I appreciated how the characters were brought to life so brashly with a pleasing, large brushstroke, but I can't say the same about all the comedy. I might come over as some old curmudgeon, but it seemed too snide, too bludgeoningly played for laughs, too easy to dangerously mimic, for my tastes. I'm not saying all the comedy was forced down our throat – there is humour in what is unsaid too and some young readers may not pick up on everything at the first pass, but it seemed too pat to have everything utterly bizarre and implausible. See how Ruskin's conversations with Sam seem to be non sequitur after non sequitur as we get the farcical details of this most singular school given us. Witness the way things contrive for Sam to sit on the train on his way to school in just his blazer and underwear, and the gunfight that this itself partly causes.

There might have been a change in me, as I realised what the mood of the novel was supposed to be, but I think there is in fact a subtle and worthwhile, larger change in the book, as Sam gets invalided out of things, and it drifts away from the easy laughs and towards something darker. The first night scene, where the pupils learn the new school anthem, featuring as it does reference to dying for the cause of the school, accompanied – of course – by a finger of rum each and the corrupt headmaster on a broken accordion, is replaced the following morning by the school outing getting lost down an express train tunnel, the girl seemingly buried alive in a freezer…

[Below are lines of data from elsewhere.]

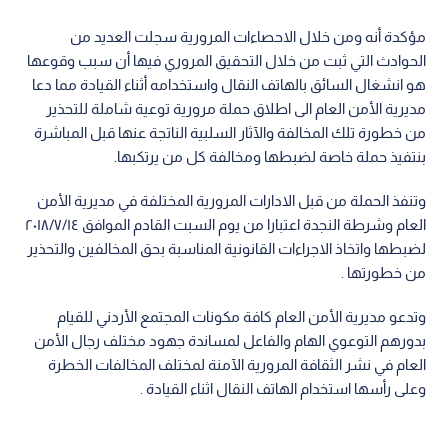
مؤكدة أنه ومن خلال الاحصاءات المرورية سجلت العديد من
الحوادث التي ثبت من خلال التحقيق المروري فيها أن سبب وقوعها
هو انشغال السائق بالهاتف النقال واستخدامه أثناء القيادة مما دعا
مديرية الأمن العام الى اطلاق حملة مرورية توعية شاملة للتحذير
من خطورة تلك المخالفة والآثار السلبية الناتجة عنها قبل المباشرة
بنتفيذ حملة خاصة لضبطها ومخالفة كل من يرتكبها.
وتنفذ الحملة من قبل الادارات المرورية المختلفة في مديرية الأمن
العام وشرطة النجدة اعتبارا من يوم السبت القادم الموافق ٢٠١٨/٧/١٤
لضبطها واتخاذ الاجراءات القانونية المناسبة بحق المخالفين والتحذير
من خطورتها .
وتدعو مديرية الأمن العام كافة مكونات المجتمع الأردني للقيام
بدورهم التوعوي الهام والفاعل لمساندة جهود مختلف رجال الأمن
العام في نشر الثقافة المرورية الآمنة لمختلف المخالفات الخطرة
وعلى رأسها استخدام الهاتف النقال اثناء القيادة .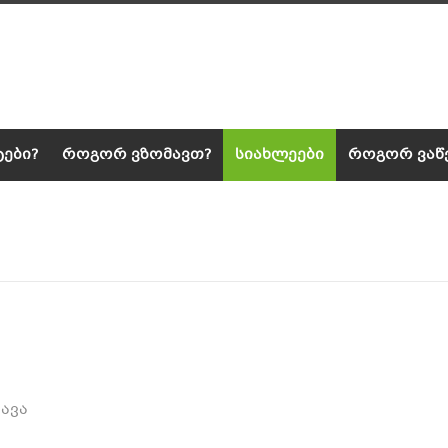
ტები?
როგორ ვზომავთ?
სიახლეები
როგორ ვაწვ
ავა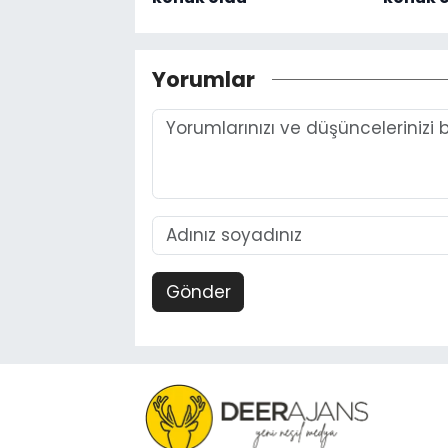
Yorumlar
Gönder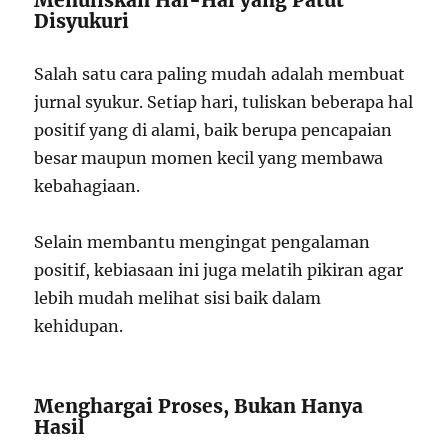
Menuliskan Hal-Hal yang Patut
Disyukuri
Salah satu cara paling mudah adalah membuat
jurnal syukur. Setiap hari, tuliskan beberapa hal
positif yang di alami, baik berupa pencapaian
besar maupun momen kecil yang membawa
kebahagiaan.
Selain membantu mengingat pengalaman
positif, kebiasaan ini juga melatih pikiran agar
lebih mudah melihat sisi baik dalam
kehidupan.
Menghargai Proses, Bukan Hanya
Hasil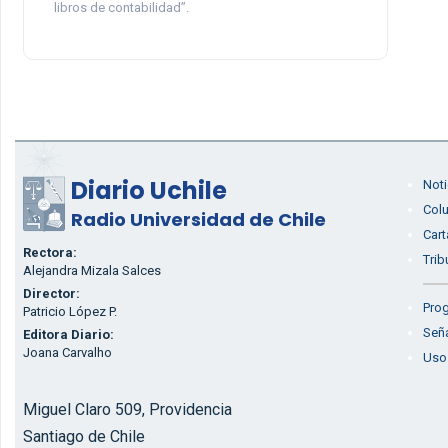
libros de contabilidad”.
Diario Uchile
Noti
Col
Radio Universidad de Chile
Cart
Rectora:
Trib
Alejandra Mizala Salces
Director:
Prog
Patricio López P.
Seña
Editora Diario:
Joana Carvalho
Uso
Miguel Claro 509, Providencia
Santiago de Chile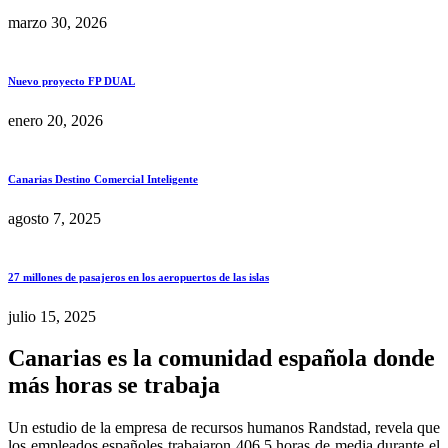
marzo 30, 2026
Nuevo proyecto FP DUAL
enero 20, 2026
Canarias Destino Comercial Inteligente
agosto 7, 2025
27 millones de pasajeros en los aeropuertos de las islas
julio 15, 2025
Canarias es la comunidad española donde
más horas se trabaja
Un estudio de la empresa de recursos humanos Randstad, revela que
los empleados españoles trabajaron 406,5 horas de media durante el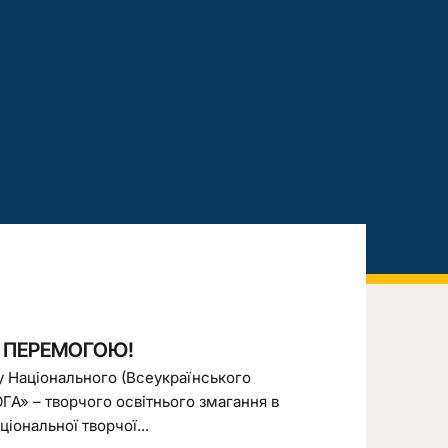
З ПЕРЕМОГОЮ!
ну Національного (Всеукраїнського
ГА» – творчого освітнього змагання в
іональної творчої...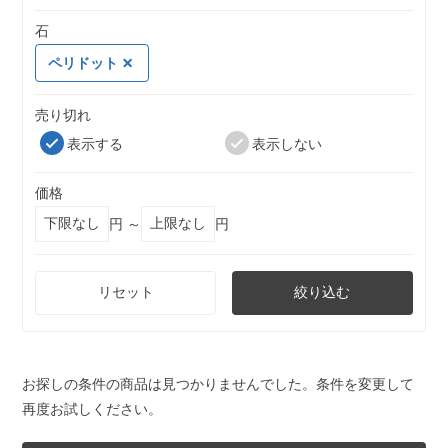
石
ペリドット
売り切れ
表示する
表示しない
価格
円 ～
円
リセット
絞り込む
お探しの条件の商品は見つかりませんでした。条件を変更して
再度お試しください。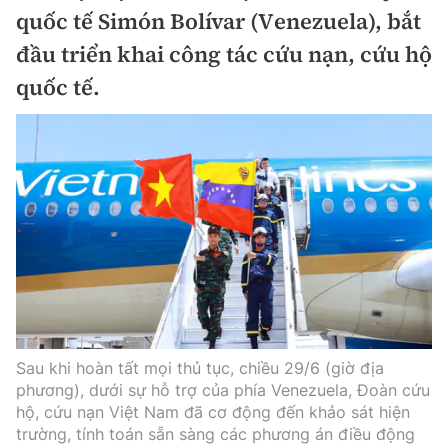
Chuyện dọc đường
quốc tế Simón Bolívar (Venezuela), bắt
Quy hoạch kiến trúc
Quản lý
Kinh tế
đầu triển khai công tác cứu nạn, cứu hộ
Cải chính
Vật liệu xây dựng
quốc tế.
Đường bộ
Thị trường
Pháp luật
Giám định chất lượng
Hàng không
Tài chính
Thanh tra
An toàn giao thông
Quản lý đô thị
Đường sắt
Chứng khoán
An ninh hình sự
Giao thông 24h
Chất lượng sống
Đăng kiểm
Bảo hiểm
Điều tra
ATGT địa phương
Giáo dục
Văn hóa - Giải Trí
Đường sắt tốc độ cao
Doanh nghiệp
Pháp đình
Văn hóa giao thông
Y tế
Văn hóa
Đường thủy
Thể thao
Hỏi - Đáp
Lái xe an toàn
Sau khi hoàn tất mọi thủ tục, chiều 29/6 (giờ địa
Đời sống
Showbiz
Hàng hải
Bóng đá
phương), dưới sự hỗ trợ của phía Venezuela, Đoàn cứu
Công nghệ
Chung tay vì ATGT
hộ, cứu nạn Việt Nam đã cơ động đến khảo sát hiện
Lao động - Công đoàn
Điện ảnh
Đường sắt đô thị
trường, tính toán sẵn sàng các phương án điều động
Bình luận
Công nghệ mới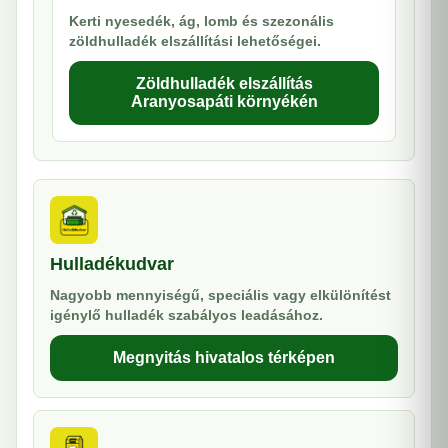
Kerti nyesedék, ág, lomb és szezonális
zöldhulladék elszállítási lehetőségei.
Zöldhulladék elszállítás
Aranyosapáti környékén
Hulladékudvar
Nagyobb mennyiségű, speciális vagy elkülönítést
igénylő hulladék szabályos leadásához.
Megnyitás hivatalos térképen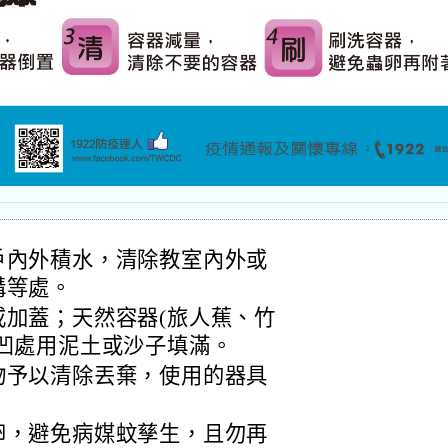
戶內外積水，清除教室內外或
溝等處。
加蓋；天然容器(旅人蕉、竹
凹處用泥土或沙子填滿。
物予以清除丟棄，使用的器具
卵，避免病媒蚊孳生，且勿再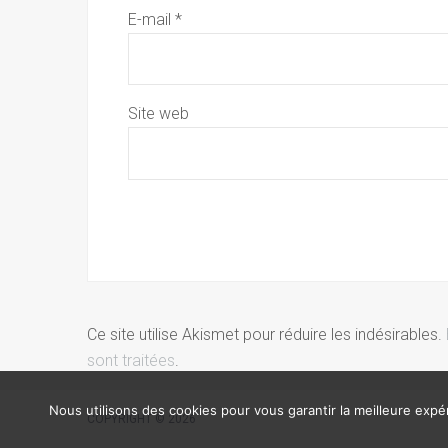
E-mail
*
Site web
Ce site utilise Akismet pour réduire les indésirables.
sont traitées
.
Nous utilisons des cookies pour vous garantir la meilleure expér
COPYRIGHT © 2026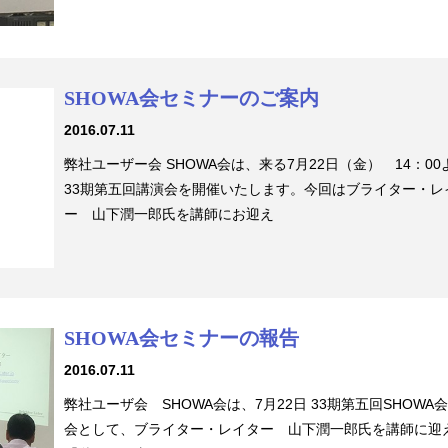
SHOWA会セミナーのご案内
2016.07.11
弊社ユーザー会 SHOWA会は、来る7月22日（金） 14：0
33期第五回講演会を開催いたします。今回はブライター・レ
ー 山下潤一郎氏を講師にお迎え
SHOWA会セミナーの報告
2016.07.11
弊社ユーザ会 SHOWA会は、7月22日 33期第五回SHOWA
会として、ブライター・レイター 山下潤一郎氏を講師に迎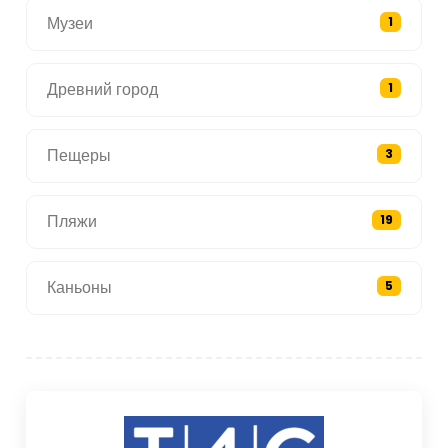
Музеи
1
Древний город
1
Пещеры
3
Пляжи
19
Каньоны
5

In fact it gets so dark and dangerous I feel it worth giving a certificate 12 to it. The levity of the first quarter or so seems too easy to ease the unwary in, and what we get instead is a bit much for the weakest stomachs. For those aged the same as Sam et al – twelve and thirteen – and indeed a lot older, this book is certainly recommended. The Bookbag rating of four and a half stars did waver at times, but I considered I was grateful and very impressed that Andy Mulligan has created an entirely new style of literature – slapstick gothic – then duly abandoned it for a black comedy horror (with added football) for his first ever book.

It's the brazen approach to the unlikely, daft, dangerous and everything else that will lighten these four hundred pages of quite dense print for the right reader. I can well see this book being the turning point in someone's reading career, where they engage with the chutzpah, the bravura oddness and sheer 'how's he getting away with this?!' factor completely, and get taken on a right journey. For them it will only be a five star delight. So if your child is absorbed, thrills over this and demands a place in a boarding school, don't come complaining to us.

We would like to thank Simon and Schuster for our review copy. It's a finely put-together book, I feel like adding – the cover cartoons embellishing the whole superbly. If only the author hadn't put a llama up the Himalayas…

Shipley Manor by Tim Walker features more odd-ball goings-on in a bizarre country house, and might appeal to the younger age bracket.